7th grade students at the Veazie Community School started a project on Tuesday that integrates science, math, social studies…and crime. “Ultimately what we’re looking for at the end is to put the bad guy in jail.” “Most of all I’m going to learn about how to process different DNA and stuff like that, crime scene information, figure out how to solve crimes.”The students will play the role of crime scene investigators, with help from Veazie Police Chief Mark Leonard.

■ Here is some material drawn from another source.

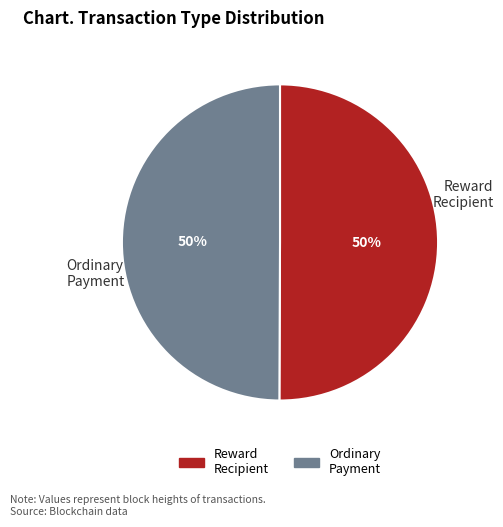

To the nearest percent, what is the average slice percentage?

50%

They try to keep everything as realistic as possible, so they won’t know anything about the crime before it happens. “If I know who’s committed the crime, then I’m not going to be able to work hard or teach these kids how we learn, because when we respond to a scene we don’t know who’s committed the crime.” Cheif Leonard said. “It’s our job to find out who’s done it and that’s what I want these kids to experience, is we’ve arrived on a crime scene and we need to find out who did it and we need to prosecute ’em”This is the third year this unit has been taught. “I heard that it was really fun and they really enjoyed it and I’m really excited to do it.” “Right here in this bag we can just about process every scene that we would be called to.”The kids will do everything police would do: taking fingerprints, talking to suspects, and seeing it go to trial. “It’s like a pretty long process and that at the end of it you get split up into groups like the prosecution and defense and they investigate the crime scene and come to a conclusion and we have a trial at the end of it.” “I think the fact that we bring in people from the outside also helps them really buy into it because they get to actually collect the fingerprints. They do actually process the evidence with help from the Veazie Police so it seems more real to them.” “I just think it’s cool how people can figure out that type of stuff with such little information like that, and I just think it’s cool.”